The people re-elected a President who said he'd veto any budget plan that didn't include raising taxes on the rich--specifically, those getting more than $250,000 a year.
The people re-elected a House whose Republican majority had all signed a written pledge to their boss Grover Norquist not to raise any taxes on anyone for any reason whatsoever.
Both liberals and conservatives had advocated waiting on major legislation until this election was over, in hopes that the other side would be swept out of power and the winners would not have to compromise.
Well, the other side wasn't. [side note: if the rest of the world had had a say, the Republicans would have been swept out of office at every level; Democrats and Republicans draw very different conclusions from this factoid, however]
However, the exit polls showed 60% of the public agreeing with the President about hiking taxes on the rich and only 35% agreeing with the Republican House that serves Grover Norquist.

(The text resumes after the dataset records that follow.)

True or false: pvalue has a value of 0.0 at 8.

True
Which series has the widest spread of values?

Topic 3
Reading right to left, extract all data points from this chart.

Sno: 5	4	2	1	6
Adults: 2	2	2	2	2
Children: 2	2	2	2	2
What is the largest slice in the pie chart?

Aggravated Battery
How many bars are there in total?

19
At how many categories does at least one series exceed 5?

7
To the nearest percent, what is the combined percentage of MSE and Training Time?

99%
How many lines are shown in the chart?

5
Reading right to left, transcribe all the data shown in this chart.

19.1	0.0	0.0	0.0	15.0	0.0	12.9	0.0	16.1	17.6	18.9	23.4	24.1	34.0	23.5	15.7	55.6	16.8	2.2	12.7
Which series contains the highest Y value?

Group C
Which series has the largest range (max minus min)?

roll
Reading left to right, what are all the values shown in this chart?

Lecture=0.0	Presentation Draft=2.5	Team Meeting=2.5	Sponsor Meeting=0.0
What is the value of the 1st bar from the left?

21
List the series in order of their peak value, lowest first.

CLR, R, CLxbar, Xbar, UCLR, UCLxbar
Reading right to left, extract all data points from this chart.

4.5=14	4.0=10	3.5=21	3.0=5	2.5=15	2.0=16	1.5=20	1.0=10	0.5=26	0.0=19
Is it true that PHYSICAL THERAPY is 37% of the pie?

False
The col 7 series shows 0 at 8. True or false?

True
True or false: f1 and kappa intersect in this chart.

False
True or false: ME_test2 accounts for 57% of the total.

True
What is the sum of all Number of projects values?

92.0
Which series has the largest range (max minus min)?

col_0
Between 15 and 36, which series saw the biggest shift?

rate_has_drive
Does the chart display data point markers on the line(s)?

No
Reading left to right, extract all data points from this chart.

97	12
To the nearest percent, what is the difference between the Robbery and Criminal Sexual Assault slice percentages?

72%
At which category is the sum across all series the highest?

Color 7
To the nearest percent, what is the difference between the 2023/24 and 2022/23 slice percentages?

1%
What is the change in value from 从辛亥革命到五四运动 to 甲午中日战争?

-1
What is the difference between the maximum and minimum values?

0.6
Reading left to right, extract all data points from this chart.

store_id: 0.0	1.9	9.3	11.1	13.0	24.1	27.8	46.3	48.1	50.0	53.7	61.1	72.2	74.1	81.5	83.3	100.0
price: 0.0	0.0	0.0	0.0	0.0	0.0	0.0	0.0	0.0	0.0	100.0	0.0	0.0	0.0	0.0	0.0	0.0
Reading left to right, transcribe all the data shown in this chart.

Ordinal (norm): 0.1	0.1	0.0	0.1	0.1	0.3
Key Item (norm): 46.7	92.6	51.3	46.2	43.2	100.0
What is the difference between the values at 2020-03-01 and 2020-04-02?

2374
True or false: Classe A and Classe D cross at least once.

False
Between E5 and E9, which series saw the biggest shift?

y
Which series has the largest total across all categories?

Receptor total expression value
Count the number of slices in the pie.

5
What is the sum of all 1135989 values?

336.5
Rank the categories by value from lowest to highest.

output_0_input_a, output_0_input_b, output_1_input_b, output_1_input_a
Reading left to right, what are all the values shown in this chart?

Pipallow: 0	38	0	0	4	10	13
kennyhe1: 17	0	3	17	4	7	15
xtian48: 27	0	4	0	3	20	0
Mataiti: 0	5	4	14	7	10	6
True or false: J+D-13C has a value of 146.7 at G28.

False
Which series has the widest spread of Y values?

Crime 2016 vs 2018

So the public's voting to preserve the previous balance of power was not a vote for gridlock. No poll said that, though that is what diehard Movement Republicans want. But most people were saying with their votes and in the polls that they wanted Washington to compromise.
Compromise.
That means raising taxes--not just eliminating loopholes. Raising taxes.
But not as much as Democrats want.
And it also means cutting back the social safety net.
But not as much as Republicans want.
And they expect President Re-Elect Obama to drive this compromise--not congressional leaders.
The public holds everyone in Washington responsible for the mess and responsible for cleaning it up.
I'll be happy if I'm unhappy with the result.